*Problem to work on:*
Filter the records below and copy every line containing the word "осуществляющая".

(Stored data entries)
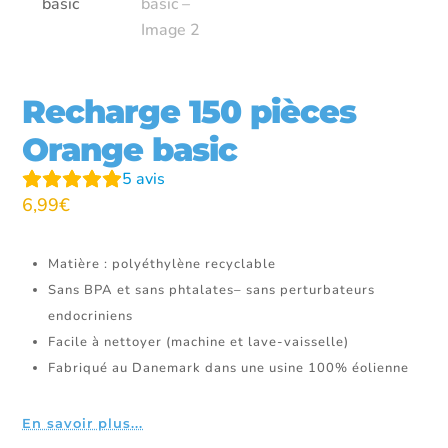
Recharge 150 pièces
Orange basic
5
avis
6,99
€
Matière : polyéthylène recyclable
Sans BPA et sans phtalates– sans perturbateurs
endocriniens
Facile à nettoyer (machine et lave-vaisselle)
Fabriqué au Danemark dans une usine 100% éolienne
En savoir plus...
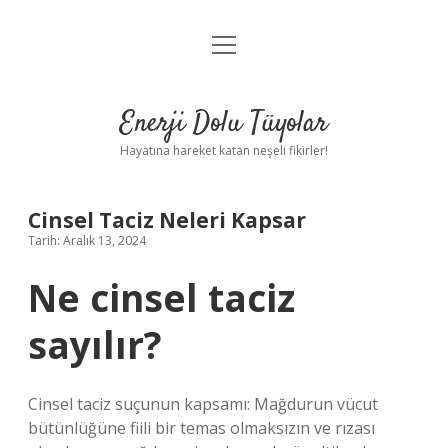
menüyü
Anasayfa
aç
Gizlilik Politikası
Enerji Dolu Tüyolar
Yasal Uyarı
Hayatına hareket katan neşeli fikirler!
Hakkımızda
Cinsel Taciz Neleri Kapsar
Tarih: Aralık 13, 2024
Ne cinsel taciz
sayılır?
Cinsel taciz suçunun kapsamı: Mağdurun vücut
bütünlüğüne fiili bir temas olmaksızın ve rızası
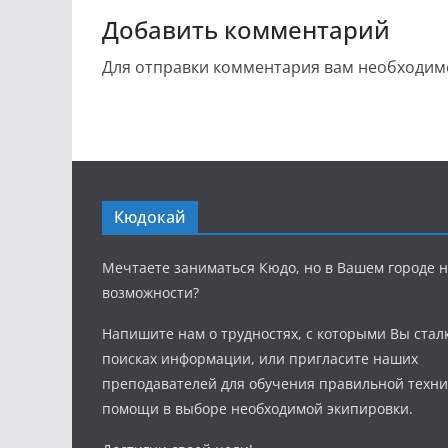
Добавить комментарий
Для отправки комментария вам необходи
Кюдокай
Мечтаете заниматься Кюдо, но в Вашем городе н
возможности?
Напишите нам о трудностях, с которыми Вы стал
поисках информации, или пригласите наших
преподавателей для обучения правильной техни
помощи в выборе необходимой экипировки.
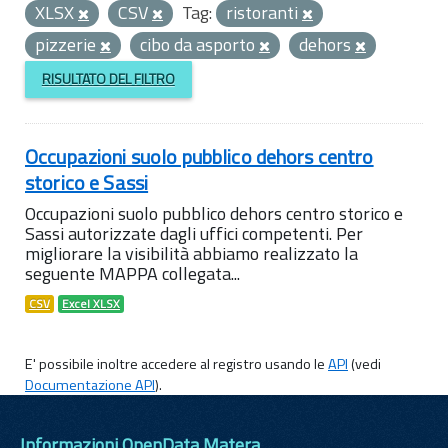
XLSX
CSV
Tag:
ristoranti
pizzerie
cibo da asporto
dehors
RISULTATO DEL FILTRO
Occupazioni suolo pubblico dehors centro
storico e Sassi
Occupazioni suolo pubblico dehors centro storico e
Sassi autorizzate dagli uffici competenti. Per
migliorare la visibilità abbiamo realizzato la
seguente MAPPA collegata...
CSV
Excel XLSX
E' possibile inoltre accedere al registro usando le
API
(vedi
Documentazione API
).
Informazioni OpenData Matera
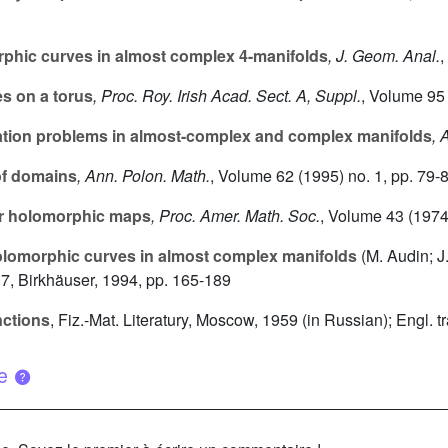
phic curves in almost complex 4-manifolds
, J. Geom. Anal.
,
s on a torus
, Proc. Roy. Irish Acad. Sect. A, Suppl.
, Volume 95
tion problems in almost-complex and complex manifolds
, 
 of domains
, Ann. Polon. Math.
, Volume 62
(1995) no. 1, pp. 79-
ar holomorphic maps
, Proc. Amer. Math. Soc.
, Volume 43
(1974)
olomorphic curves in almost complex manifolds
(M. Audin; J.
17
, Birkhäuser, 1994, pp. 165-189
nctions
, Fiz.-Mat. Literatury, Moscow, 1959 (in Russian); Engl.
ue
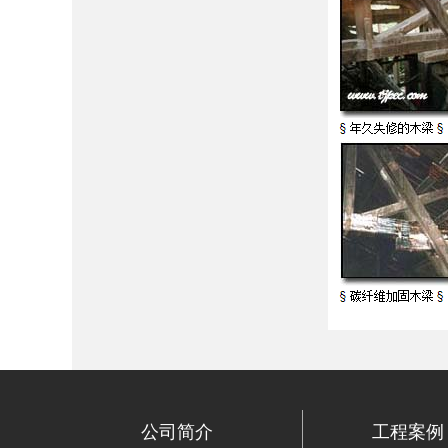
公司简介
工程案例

==

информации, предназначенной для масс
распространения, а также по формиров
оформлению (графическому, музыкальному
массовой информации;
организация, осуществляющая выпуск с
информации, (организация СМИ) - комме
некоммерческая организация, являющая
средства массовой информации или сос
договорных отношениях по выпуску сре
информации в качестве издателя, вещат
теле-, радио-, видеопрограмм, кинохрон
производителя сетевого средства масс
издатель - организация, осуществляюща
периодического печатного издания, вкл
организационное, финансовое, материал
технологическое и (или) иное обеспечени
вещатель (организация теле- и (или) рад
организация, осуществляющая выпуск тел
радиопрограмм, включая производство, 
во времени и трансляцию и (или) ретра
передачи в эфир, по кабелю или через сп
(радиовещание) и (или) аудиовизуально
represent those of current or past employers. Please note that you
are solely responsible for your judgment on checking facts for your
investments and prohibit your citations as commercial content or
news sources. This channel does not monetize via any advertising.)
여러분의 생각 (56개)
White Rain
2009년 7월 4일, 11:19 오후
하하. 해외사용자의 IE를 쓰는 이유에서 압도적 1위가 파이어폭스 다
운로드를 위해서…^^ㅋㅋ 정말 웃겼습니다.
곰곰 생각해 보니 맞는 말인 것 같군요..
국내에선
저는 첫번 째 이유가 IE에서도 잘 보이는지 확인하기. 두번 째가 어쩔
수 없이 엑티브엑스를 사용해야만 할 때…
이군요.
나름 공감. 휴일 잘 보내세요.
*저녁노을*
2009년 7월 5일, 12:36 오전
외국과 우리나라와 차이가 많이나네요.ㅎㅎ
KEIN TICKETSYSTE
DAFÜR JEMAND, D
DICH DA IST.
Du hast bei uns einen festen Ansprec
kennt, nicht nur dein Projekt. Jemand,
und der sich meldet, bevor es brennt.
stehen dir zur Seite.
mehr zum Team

*Expected answer:*
организация, осуществляющая выпуск с
организация, осуществляющая выпуск тел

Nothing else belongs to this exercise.